Source records

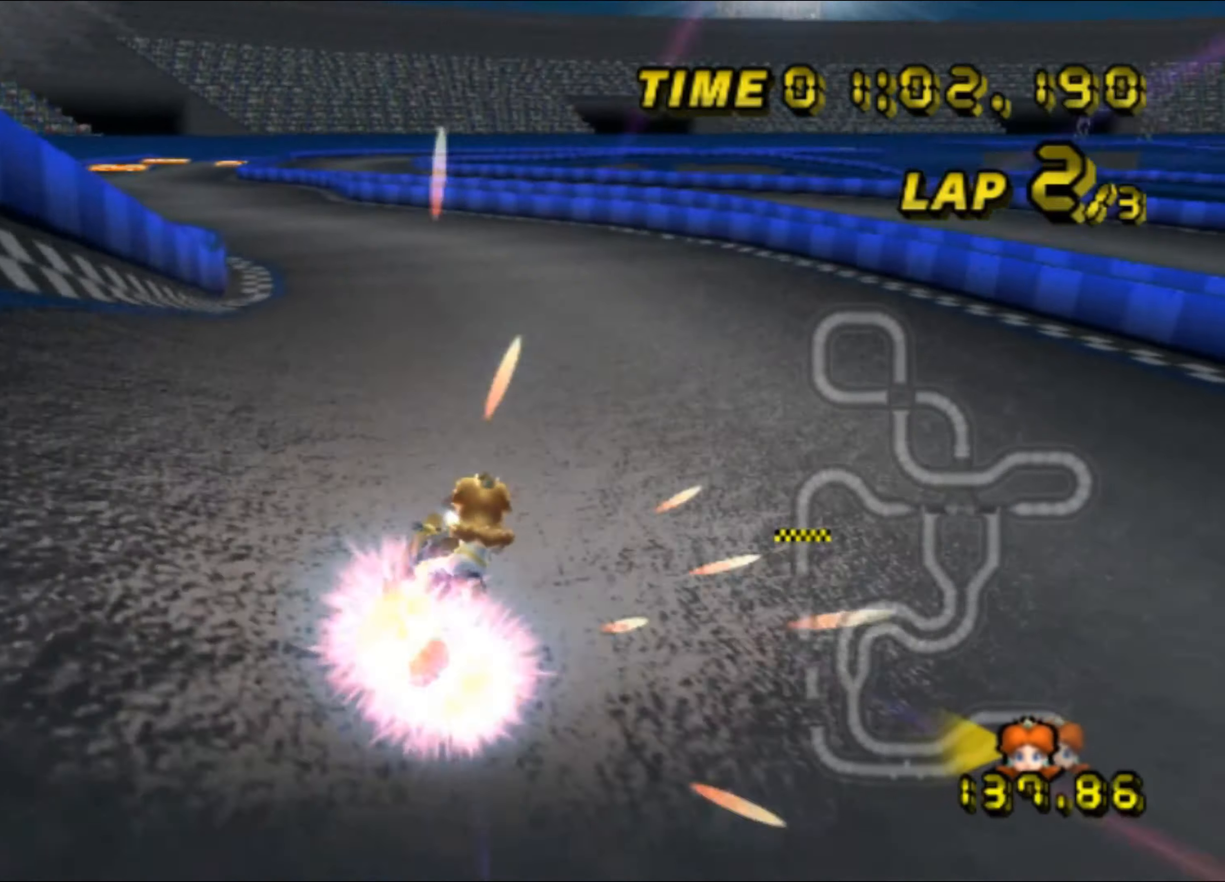
{"buttons": ["A"], "left_stick": "left", "events": [[100, "R1", "down"], [134, "left_stick", "left"], [367, "R1", "up"], [434, "DPAD_UP", "down"], [450, "DPAD_UP", "up"]]}
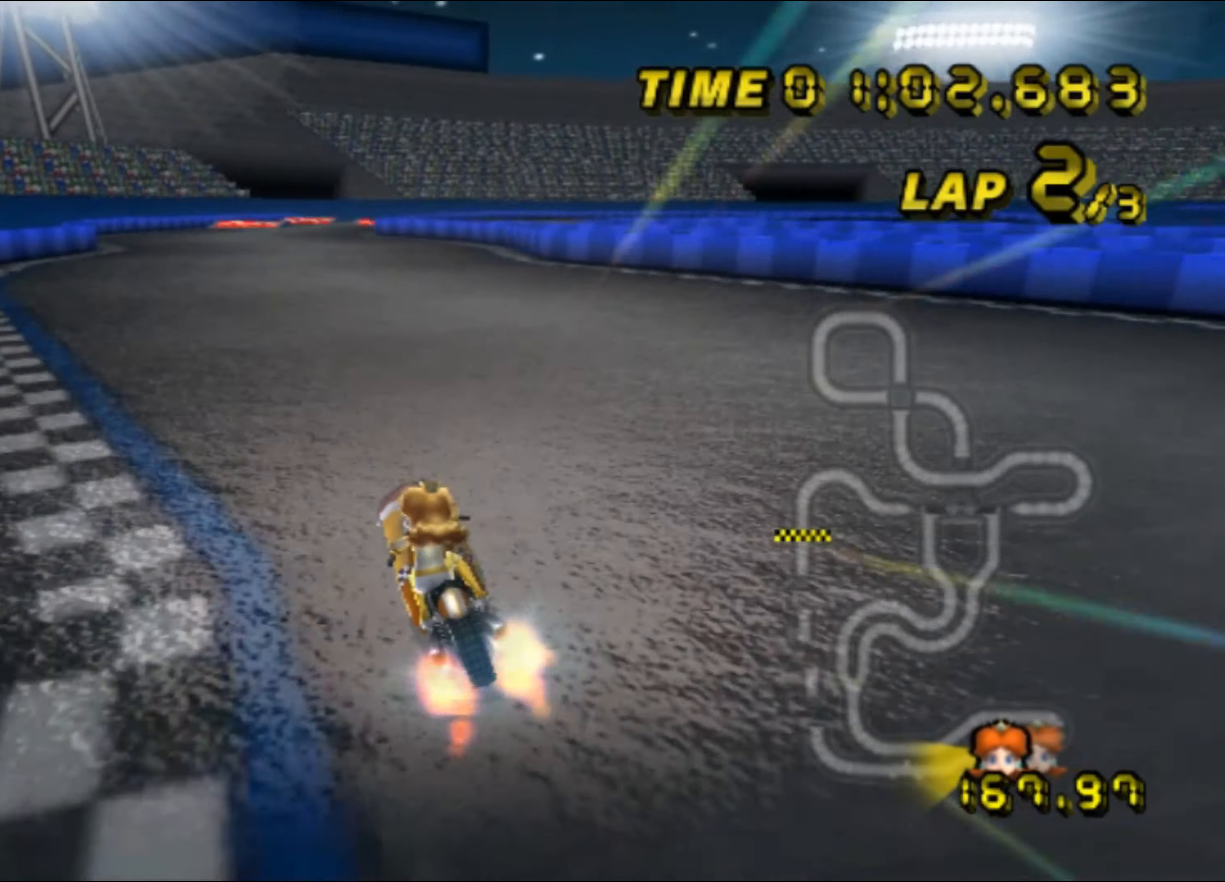
{"buttons": ["A"], "left_stick": "center", "events": [[17, "left_stick", "center"]]}
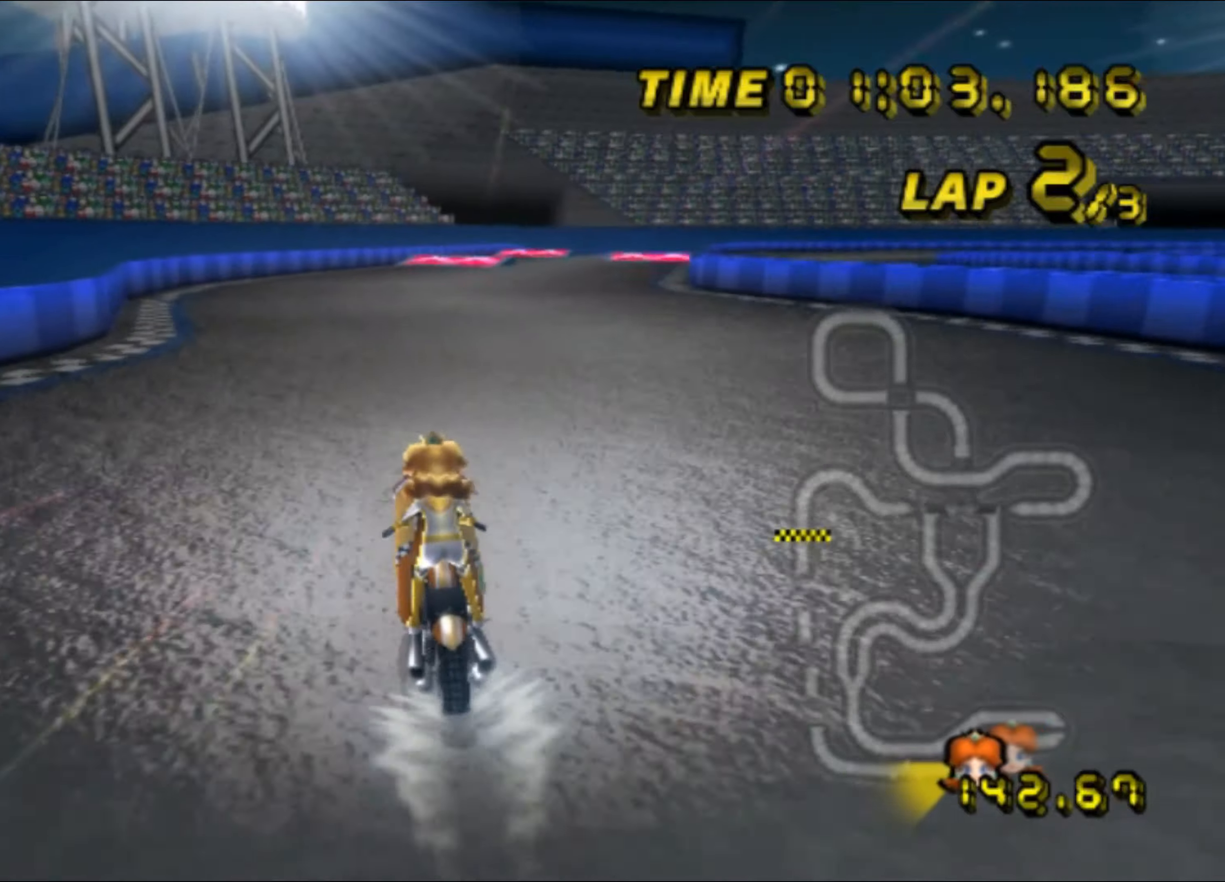
{"buttons": ["A"], "left_stick": "right", "events": [[216, "R1", "down"], [283, "left_stick", "right"], [500, "R1", "up"]]}
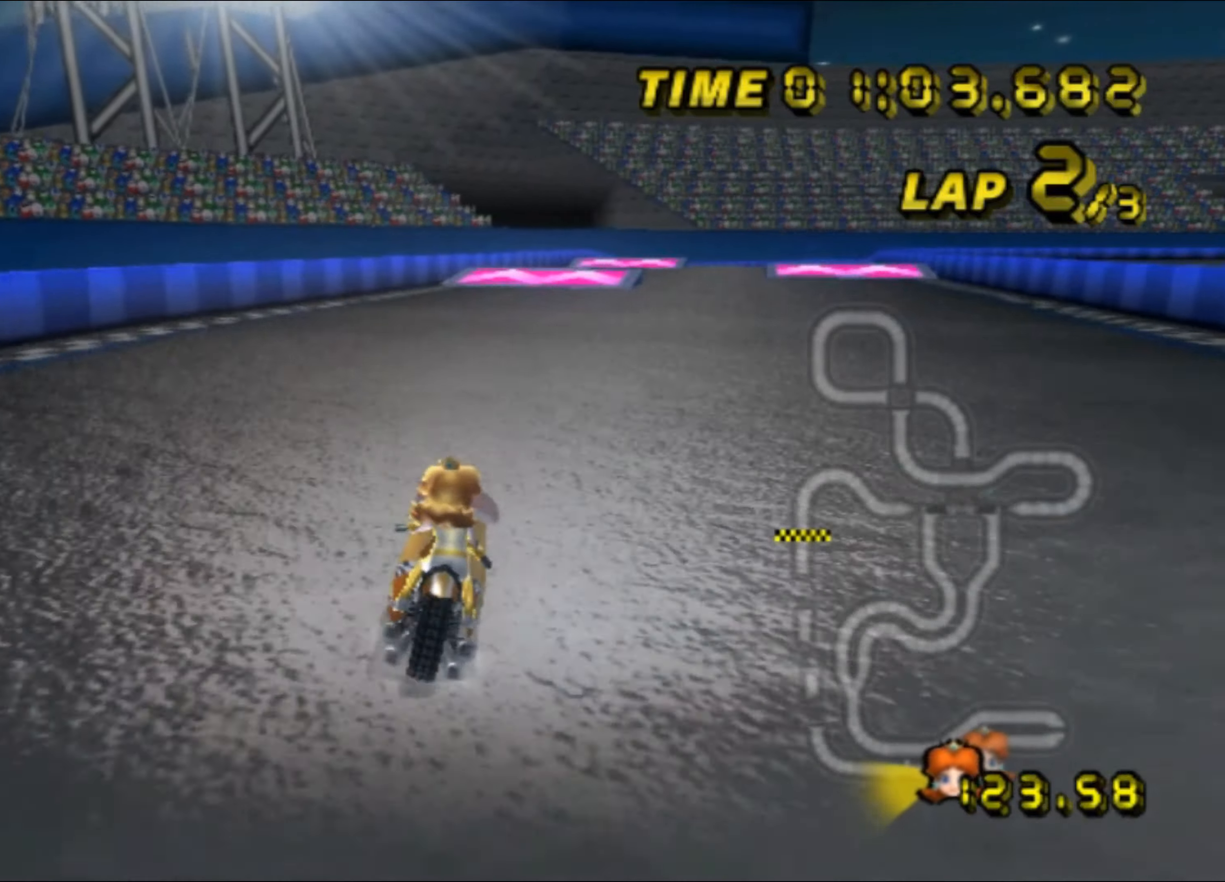
{"buttons": ["A", "R1"], "left_stick": "right", "events": [[50, "DPAD_UP", "down"], [66, "DPAD_UP", "up"], [83, "left_stick", "center"], [416, "R1", "down"], [466, "left_stick", "right"]]}
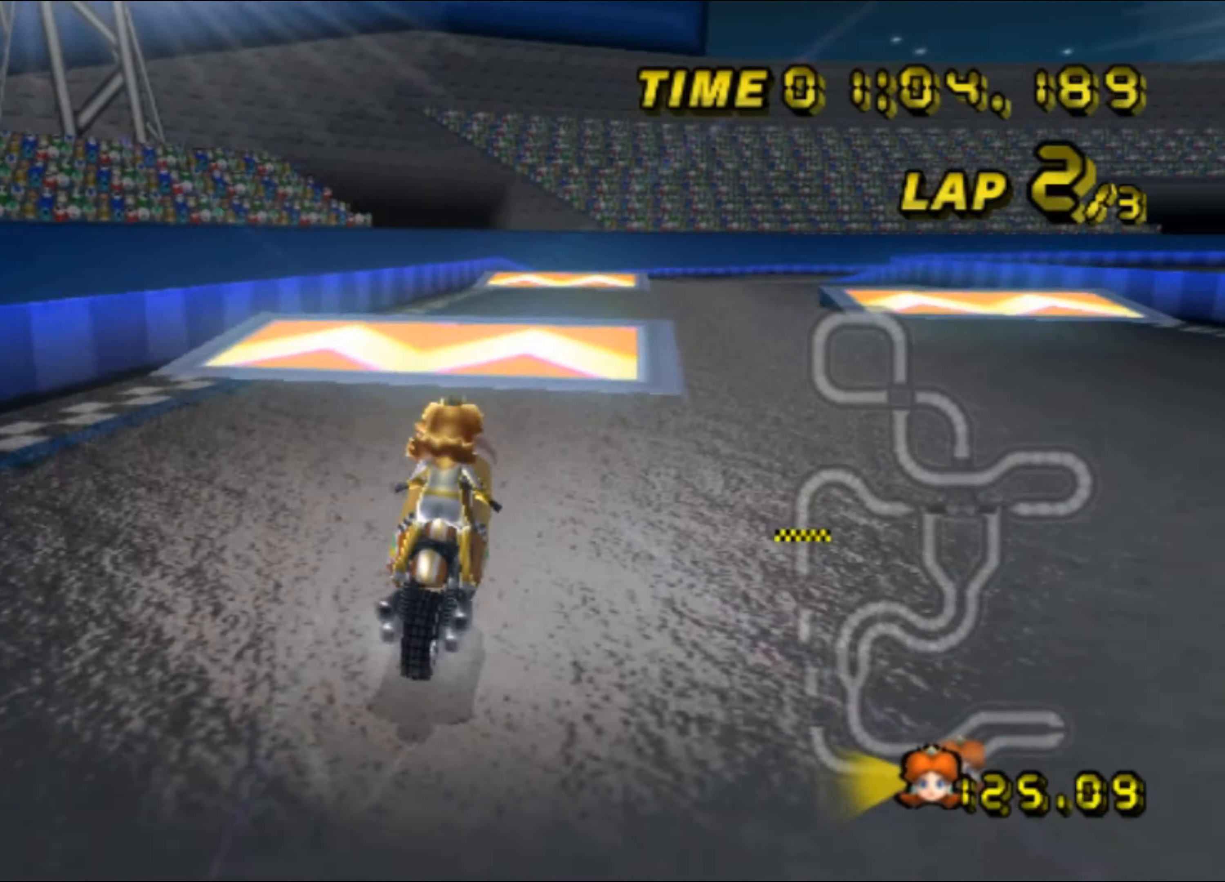
{"buttons": ["A"], "left_stick": "up", "events": [[83, "R1", "up"], [150, "left_stick", "up"], [216, "A", "up"], [316, "DPAD_UP", "down"], [333, "A", "down"], [333, "DPAD_UP", "up"]]}
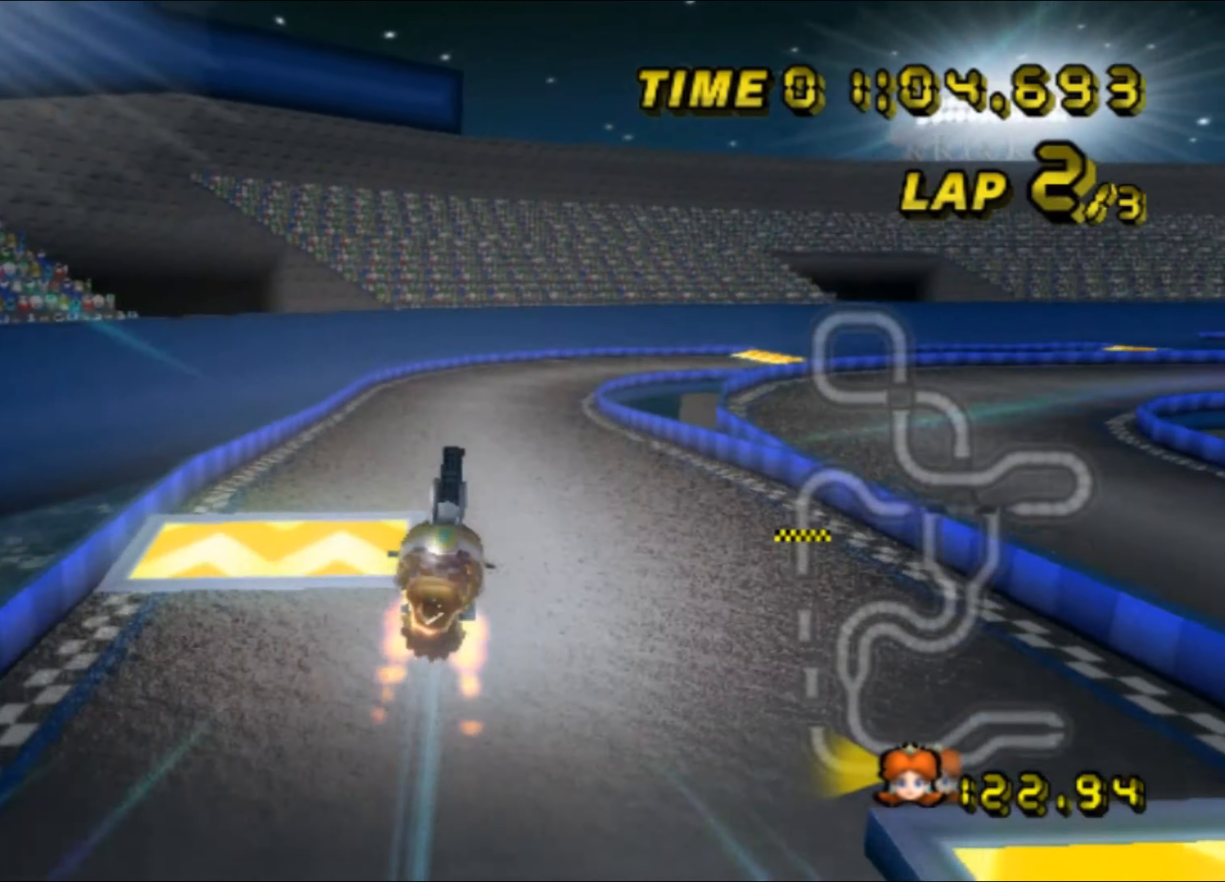
{"buttons": ["A"], "left_stick": "up", "events": []}
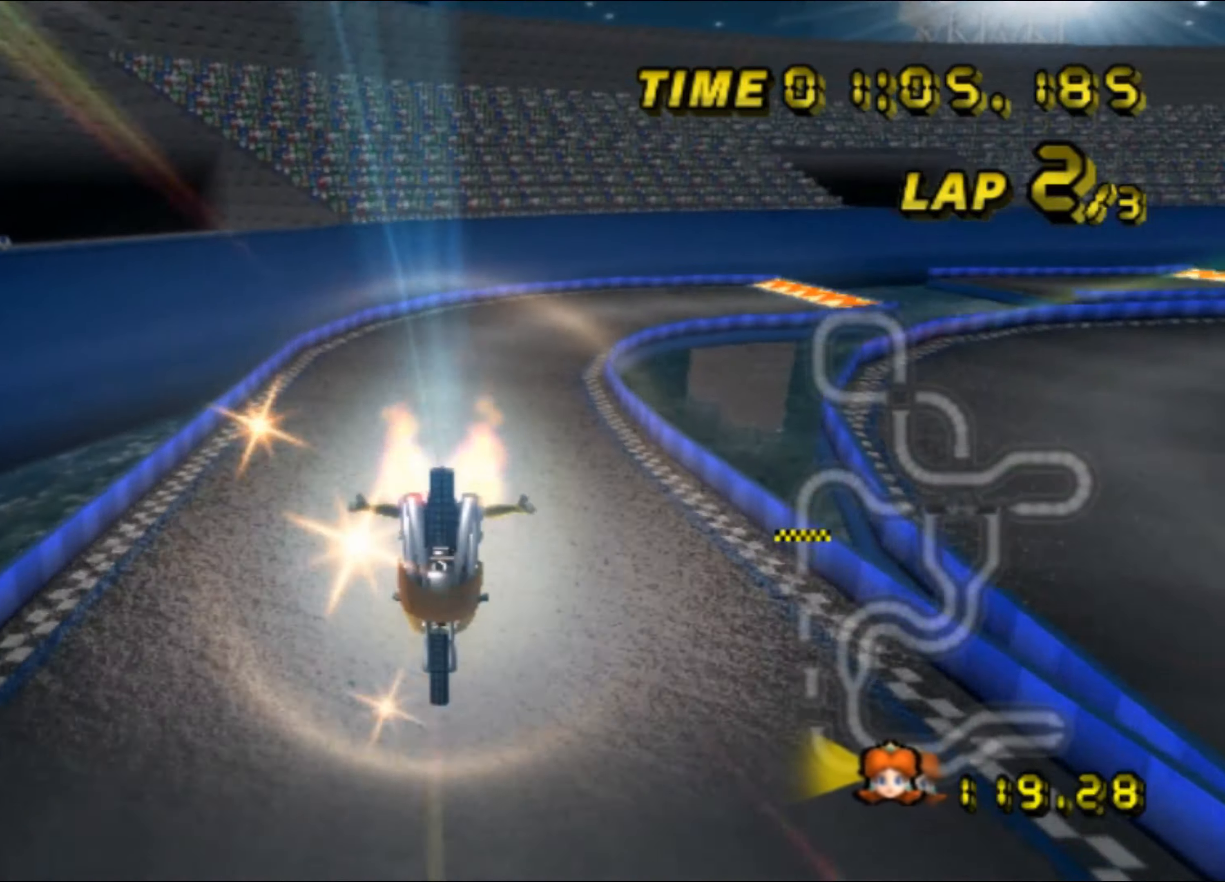
{"buttons": ["A", "R1"], "left_stick": "left", "events": [[250, "left_stick", "center"], [300, "R1", "down"], [316, "left_stick", "right"], [416, "left_stick", "left"]]}
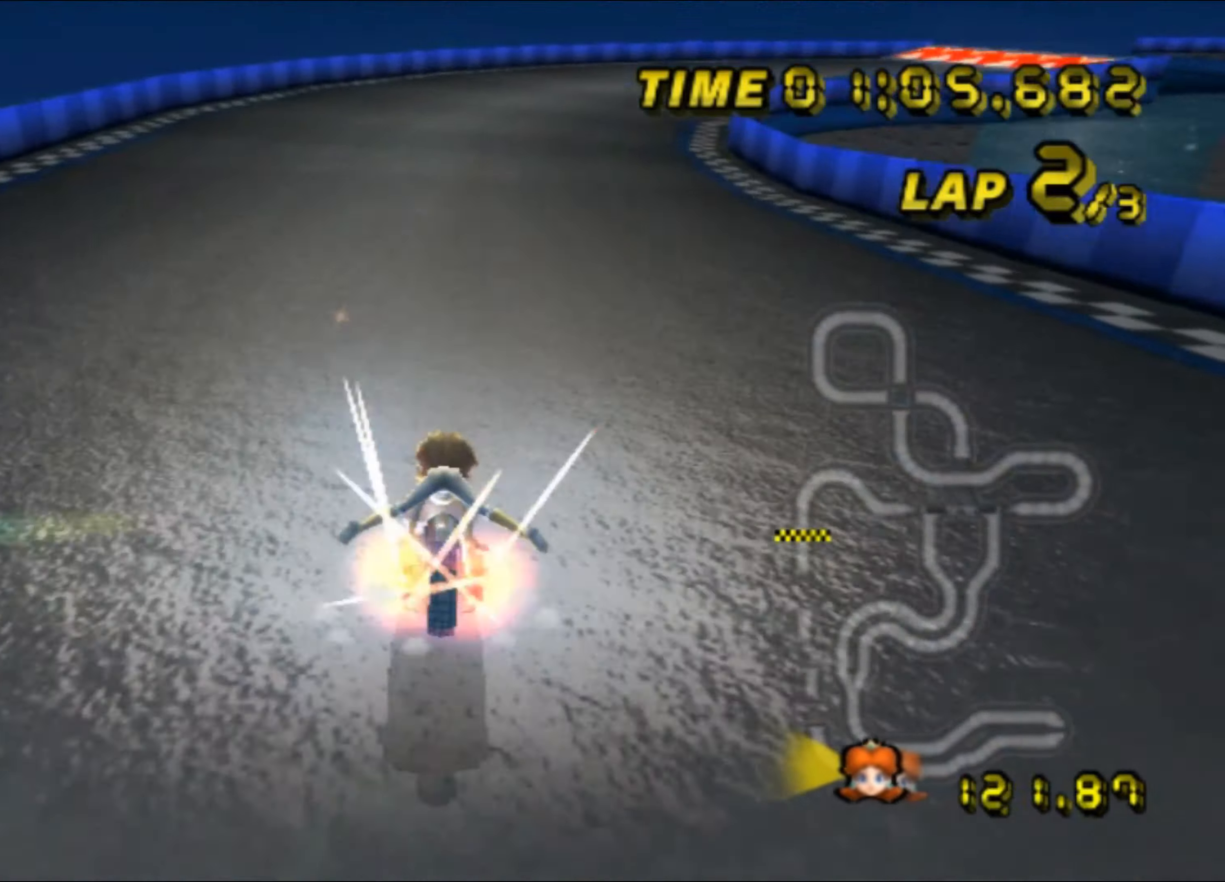
{"buttons": ["A", "R1"], "left_stick": "right", "events": [[266, "left_stick", "up-right"], [333, "left_stick", "right"]]}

* _Exercise aim_
Output the records above exactly; leave out the pictures.

* _Answer box_
{"buttons": ["A"], "left_stick": "left", "events": [[100, "R1", "down"], [134, "left_stick", "left"], [367, "R1", "up"], [434, "DPAD_UP", "down"], [450, "DPAD_UP", "up"]]}
{"buttons": ["A"], "left_stick": "center", "events": [[17, "left_stick", "center"]]}
{"buttons": ["A"], "left_stick": "right", "events": [[216, "R1", "down"], [283, "left_stick", "right"], [500, "R1", "up"]]}
{"buttons": ["A", "R1"], "left_stick": "right", "events": [[50, "DPAD_UP", "down"], [66, "DPAD_UP", "up"], [83, "left_stick", "center"], [416, "R1", "down"], [466, "left_stick", "right"]]}
{"buttons": ["A"], "left_stick": "up", "events": [[83, "R1", "up"], [150, "left_stick", "up"], [216, "A", "up"], [316, "DPAD_UP", "down"], [333, "A", "down"], [333, "DPAD_UP", "up"]]}
{"buttons": ["A"], "left_stick": "up", "events": []}
{"buttons": ["A", "R1"], "left_stick": "left", "events": [[250, "left_stick", "center"], [300, "R1", "down"], [316, "left_stick", "right"], [416, "left_stick", "left"]]}
{"buttons": ["A", "R1"], "left_stick": "right", "events": [[266, "left_stick", "up-right"], [333, "left_stick", "right"]]}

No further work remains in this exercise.